Data shown:
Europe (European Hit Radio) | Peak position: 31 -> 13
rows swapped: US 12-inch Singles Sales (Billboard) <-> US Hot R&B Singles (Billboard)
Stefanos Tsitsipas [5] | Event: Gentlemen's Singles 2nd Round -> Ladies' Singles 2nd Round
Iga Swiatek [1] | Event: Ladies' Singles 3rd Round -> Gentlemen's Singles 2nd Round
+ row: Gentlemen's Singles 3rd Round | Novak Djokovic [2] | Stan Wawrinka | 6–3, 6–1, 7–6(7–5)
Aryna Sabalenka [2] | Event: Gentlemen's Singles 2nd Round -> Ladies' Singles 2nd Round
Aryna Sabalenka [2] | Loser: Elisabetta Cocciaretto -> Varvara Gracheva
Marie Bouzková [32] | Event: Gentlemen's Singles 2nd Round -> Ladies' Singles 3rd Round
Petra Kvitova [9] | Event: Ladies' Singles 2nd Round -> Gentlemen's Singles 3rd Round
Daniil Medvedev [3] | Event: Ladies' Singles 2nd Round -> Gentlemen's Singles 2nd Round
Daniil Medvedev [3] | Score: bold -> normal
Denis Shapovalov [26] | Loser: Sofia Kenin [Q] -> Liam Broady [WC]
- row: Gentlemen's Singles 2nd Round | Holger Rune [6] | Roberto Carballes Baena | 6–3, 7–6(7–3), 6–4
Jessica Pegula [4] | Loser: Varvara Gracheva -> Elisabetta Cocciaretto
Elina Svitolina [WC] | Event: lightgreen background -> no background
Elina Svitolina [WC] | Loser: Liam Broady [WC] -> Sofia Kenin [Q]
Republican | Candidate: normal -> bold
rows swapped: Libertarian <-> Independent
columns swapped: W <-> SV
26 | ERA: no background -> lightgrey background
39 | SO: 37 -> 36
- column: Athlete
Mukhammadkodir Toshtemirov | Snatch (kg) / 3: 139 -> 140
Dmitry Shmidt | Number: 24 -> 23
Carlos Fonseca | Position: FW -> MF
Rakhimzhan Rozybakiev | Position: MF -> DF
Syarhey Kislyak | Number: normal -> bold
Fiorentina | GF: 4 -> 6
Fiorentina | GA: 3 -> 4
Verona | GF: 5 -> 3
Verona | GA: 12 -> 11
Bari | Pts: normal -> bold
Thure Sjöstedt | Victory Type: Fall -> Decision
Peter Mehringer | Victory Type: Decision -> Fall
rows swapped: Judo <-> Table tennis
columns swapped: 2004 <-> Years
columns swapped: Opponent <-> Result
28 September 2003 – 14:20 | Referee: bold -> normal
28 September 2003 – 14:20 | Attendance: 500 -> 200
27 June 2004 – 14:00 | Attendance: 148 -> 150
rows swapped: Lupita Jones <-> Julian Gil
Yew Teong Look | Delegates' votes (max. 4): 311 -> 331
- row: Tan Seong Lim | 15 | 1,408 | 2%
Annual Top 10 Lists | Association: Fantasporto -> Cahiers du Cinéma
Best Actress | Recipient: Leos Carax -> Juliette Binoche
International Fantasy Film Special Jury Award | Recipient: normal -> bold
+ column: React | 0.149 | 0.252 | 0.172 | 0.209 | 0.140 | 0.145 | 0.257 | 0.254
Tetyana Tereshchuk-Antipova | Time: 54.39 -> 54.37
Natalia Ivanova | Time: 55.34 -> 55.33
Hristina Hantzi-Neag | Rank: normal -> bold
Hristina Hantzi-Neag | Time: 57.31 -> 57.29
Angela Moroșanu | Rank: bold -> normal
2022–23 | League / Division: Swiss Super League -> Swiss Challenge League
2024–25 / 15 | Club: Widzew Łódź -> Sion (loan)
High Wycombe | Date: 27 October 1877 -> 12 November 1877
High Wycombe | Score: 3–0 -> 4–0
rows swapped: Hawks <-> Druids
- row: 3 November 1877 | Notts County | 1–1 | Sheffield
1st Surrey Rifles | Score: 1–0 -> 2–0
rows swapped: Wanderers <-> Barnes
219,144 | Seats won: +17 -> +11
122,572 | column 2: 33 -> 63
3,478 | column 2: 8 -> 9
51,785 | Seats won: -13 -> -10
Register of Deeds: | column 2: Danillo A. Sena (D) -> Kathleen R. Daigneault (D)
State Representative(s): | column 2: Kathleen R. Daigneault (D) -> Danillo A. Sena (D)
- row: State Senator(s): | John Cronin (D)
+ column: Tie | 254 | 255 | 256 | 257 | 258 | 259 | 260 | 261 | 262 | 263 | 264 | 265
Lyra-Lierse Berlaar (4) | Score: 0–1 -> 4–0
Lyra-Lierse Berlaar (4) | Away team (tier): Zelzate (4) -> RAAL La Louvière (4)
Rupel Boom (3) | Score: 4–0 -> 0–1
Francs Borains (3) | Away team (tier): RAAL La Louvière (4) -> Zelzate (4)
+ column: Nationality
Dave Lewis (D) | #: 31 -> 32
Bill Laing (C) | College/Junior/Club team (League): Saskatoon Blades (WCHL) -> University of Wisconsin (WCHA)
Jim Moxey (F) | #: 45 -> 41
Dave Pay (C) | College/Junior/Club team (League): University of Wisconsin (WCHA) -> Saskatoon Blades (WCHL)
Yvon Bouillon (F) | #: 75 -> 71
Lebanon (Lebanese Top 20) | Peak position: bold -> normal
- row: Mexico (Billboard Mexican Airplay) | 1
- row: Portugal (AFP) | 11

What the exercise asks: Please copy every line from the first one down through the one containing "Aryna Sabalenka [2] | Event: Gentlemen's", both ends included, reproducing each character for character.

Solution:
Europe (European Hit Radio) | Peak position: 31 -> 13
rows swapped: US 12-inch Singles Sales (Billboard) <-> US Hot R&B Singles (Billboard)
Stefanos Tsitsipas [5] | Event: Gentlemen's Singles 2nd Round -> Ladies' Singles 2nd Round
Iga Swiatek [1] | Event: Ladies' Singles 3rd Round -> Gentlemen's Singles 2nd Round
+ row: Gentlemen's Singles 3rd Round | Novak Djokovic [2] | Stan Wawrinka | 6–3, 6–1, 7–6(7–5)
Aryna Sabalenka [2] | Event: Gentlemen's Singles 2nd Round -> Ladies' Singles 2nd Round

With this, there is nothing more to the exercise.